Egypte : Sissi attend une résolution de l’ONU pour frapper en Libye

Le Président égyptien Abdel Fattah al-Sissi a appelé, ce mardi, à une résolution du Conseil de sécurité de l’Organisation des Nations Unies (ONU) pour donner un cadre légal à une intervention étrangère en Libye.

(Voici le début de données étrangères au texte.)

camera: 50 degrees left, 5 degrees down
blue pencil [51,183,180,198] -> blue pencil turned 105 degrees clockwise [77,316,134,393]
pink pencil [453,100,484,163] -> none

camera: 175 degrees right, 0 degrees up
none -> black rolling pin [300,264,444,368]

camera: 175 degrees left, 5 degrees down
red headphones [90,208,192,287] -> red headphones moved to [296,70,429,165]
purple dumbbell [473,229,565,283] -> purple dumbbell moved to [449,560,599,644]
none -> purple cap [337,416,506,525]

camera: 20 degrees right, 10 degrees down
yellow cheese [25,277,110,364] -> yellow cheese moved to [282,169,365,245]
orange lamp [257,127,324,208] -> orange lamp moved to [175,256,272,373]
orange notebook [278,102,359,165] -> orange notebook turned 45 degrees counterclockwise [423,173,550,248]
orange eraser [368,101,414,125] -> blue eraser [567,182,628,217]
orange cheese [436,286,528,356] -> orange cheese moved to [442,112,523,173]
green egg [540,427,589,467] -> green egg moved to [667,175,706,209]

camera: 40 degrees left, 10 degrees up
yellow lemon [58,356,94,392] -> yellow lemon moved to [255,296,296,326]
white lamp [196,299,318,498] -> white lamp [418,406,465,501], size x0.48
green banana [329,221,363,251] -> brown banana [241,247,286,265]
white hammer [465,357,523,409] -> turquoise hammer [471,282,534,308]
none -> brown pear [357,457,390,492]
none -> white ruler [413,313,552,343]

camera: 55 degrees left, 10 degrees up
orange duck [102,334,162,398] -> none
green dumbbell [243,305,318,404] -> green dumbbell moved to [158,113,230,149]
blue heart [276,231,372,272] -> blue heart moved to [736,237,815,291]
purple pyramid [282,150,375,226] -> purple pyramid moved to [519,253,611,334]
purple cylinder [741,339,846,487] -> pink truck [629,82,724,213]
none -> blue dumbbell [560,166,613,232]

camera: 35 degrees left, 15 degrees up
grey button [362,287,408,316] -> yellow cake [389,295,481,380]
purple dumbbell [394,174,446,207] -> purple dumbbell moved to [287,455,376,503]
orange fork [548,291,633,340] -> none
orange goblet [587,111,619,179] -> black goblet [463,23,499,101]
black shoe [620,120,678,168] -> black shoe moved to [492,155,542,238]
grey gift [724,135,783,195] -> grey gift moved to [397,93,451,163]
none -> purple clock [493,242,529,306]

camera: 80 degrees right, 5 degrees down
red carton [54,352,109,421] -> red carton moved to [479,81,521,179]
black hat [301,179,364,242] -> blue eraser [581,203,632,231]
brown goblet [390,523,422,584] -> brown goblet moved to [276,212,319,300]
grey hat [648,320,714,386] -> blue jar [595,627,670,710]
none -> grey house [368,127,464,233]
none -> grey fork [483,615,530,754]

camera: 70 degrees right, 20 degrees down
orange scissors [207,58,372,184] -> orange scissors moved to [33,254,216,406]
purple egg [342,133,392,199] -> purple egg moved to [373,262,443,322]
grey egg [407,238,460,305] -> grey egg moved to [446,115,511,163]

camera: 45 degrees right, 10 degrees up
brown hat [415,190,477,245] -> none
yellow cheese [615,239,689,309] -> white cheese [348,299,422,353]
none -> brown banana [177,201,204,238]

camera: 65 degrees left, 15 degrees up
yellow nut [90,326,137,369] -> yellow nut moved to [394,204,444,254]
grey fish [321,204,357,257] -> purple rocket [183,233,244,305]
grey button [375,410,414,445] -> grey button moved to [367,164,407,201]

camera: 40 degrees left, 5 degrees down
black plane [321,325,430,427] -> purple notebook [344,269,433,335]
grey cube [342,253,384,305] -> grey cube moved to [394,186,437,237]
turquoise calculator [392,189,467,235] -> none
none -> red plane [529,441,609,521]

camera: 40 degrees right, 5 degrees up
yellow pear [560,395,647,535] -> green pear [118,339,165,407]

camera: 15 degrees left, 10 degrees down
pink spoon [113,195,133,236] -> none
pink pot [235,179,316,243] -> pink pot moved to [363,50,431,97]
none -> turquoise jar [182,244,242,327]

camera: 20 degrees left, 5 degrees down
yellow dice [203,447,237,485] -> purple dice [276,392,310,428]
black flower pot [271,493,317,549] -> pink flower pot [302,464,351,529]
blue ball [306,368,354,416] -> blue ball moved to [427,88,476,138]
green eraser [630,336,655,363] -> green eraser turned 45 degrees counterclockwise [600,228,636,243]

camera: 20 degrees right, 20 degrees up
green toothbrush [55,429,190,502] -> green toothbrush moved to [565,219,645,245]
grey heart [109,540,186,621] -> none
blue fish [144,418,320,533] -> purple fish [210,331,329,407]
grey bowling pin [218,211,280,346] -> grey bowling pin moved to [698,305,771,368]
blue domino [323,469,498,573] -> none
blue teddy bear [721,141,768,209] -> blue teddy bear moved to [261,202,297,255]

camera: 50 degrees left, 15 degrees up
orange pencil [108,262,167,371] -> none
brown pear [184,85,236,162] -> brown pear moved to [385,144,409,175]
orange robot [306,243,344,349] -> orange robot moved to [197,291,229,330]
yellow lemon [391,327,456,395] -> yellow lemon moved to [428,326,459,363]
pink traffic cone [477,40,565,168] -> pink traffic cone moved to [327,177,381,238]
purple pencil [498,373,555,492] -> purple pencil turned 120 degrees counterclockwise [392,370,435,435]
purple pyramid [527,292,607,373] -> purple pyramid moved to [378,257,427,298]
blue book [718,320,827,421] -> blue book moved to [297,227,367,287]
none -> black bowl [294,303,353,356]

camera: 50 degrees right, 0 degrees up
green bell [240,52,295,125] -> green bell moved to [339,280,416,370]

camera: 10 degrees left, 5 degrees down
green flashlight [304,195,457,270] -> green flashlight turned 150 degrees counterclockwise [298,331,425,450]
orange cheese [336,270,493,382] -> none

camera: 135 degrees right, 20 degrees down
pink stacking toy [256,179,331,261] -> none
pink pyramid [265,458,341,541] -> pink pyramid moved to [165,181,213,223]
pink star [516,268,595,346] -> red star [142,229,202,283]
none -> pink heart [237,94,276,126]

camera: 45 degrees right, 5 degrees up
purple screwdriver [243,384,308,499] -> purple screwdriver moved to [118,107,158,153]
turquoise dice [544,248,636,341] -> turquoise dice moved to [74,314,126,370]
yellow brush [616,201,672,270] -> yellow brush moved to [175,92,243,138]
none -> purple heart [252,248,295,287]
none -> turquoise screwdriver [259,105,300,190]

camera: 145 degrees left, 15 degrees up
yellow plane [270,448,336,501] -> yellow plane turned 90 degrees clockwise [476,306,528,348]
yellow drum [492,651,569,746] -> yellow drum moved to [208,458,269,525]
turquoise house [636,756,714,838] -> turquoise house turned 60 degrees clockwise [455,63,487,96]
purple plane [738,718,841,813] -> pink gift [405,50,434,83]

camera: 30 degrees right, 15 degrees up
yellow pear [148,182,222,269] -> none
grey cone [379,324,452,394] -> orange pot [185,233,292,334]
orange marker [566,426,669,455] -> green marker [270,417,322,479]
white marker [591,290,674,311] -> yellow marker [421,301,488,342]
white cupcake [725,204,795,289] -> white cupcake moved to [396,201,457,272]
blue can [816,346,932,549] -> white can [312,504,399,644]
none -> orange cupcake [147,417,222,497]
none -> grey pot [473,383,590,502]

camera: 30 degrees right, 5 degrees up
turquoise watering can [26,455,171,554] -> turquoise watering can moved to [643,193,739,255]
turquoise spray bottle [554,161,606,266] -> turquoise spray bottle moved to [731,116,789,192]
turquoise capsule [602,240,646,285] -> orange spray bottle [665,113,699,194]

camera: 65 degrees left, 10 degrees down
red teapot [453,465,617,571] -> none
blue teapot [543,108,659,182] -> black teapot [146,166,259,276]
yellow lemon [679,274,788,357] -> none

L’assassinat par égorgement de 10 Egyptiens en Libye diffusé ce dimanche sur les réseaux sociaux par l’Etat islamique a mis le feu aux poudres. L’Egypte veut une réponse militaire d’envergure dans l’ancienne Jamahiriya arabe libyenne populaire et socialiste de Mouammar Kadhafi. Le chef d’Etat Abdel Fattah al-Sissi a appelé, ce mardi 17 février 2015, à une résolution de l’ONU pour donner une légalité internationale à une intervention étrangère.

« Oui, il n’y a pas d’autre choix, en prenant en compte que le peuple libyen soit d’accord et que le gouvernement libyen soit d’accord et nous appelle pour agir pour rétablir la stabilité et la sécurité », a-t-il déclaré sur Europe 1.

Attaque-riposte

L’Egypte a commencé à bombarder les positions de l’Etat islamique (EI) en Libye, ce lundi.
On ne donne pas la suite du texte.